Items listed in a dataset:
Segment Open

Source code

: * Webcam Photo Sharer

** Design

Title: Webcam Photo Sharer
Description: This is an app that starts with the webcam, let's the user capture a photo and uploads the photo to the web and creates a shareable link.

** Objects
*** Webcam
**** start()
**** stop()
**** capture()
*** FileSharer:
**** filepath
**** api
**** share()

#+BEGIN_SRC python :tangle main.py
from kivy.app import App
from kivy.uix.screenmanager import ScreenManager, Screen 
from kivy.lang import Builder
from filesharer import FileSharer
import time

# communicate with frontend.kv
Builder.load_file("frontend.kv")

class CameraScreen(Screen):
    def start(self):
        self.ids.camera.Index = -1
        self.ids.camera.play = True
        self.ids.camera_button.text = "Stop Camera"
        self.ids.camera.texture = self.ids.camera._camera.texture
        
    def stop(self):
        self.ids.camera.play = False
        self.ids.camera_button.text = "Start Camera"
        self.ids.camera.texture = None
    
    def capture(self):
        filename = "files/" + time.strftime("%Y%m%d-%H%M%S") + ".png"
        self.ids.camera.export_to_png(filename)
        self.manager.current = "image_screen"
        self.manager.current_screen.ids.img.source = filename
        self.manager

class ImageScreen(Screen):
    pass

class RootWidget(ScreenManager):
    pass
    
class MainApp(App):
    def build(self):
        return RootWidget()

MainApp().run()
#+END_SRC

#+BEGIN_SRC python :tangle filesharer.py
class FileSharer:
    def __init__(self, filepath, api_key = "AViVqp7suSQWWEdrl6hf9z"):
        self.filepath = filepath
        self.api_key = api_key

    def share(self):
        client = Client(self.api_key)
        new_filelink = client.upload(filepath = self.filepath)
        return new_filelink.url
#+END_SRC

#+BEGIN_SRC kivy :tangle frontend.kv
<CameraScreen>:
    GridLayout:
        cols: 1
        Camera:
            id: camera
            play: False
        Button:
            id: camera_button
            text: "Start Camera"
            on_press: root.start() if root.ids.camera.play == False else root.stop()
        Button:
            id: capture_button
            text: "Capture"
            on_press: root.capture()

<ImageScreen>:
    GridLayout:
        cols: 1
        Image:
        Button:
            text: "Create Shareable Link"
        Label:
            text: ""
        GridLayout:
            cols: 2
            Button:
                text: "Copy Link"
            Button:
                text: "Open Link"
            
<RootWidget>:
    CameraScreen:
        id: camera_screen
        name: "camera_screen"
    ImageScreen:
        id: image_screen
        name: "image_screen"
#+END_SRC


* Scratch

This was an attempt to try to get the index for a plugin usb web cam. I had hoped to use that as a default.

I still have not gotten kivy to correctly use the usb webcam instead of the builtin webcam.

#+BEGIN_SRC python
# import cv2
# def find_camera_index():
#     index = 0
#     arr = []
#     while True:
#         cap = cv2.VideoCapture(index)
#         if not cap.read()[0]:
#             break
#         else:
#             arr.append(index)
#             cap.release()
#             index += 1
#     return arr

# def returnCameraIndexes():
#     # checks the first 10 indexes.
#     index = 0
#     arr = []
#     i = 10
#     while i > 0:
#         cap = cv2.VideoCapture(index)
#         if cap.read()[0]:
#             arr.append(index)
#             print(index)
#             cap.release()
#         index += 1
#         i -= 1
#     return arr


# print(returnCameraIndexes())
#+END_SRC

Segment Closed

WHAT THIS TASK INVOLVES:
For each line above that holds the string "RootWidget", provide a copy of that line.

PROBLEM SOLUTION:
class RootWidget(ScreenManager):
        return RootWidget()
<RootWidget>:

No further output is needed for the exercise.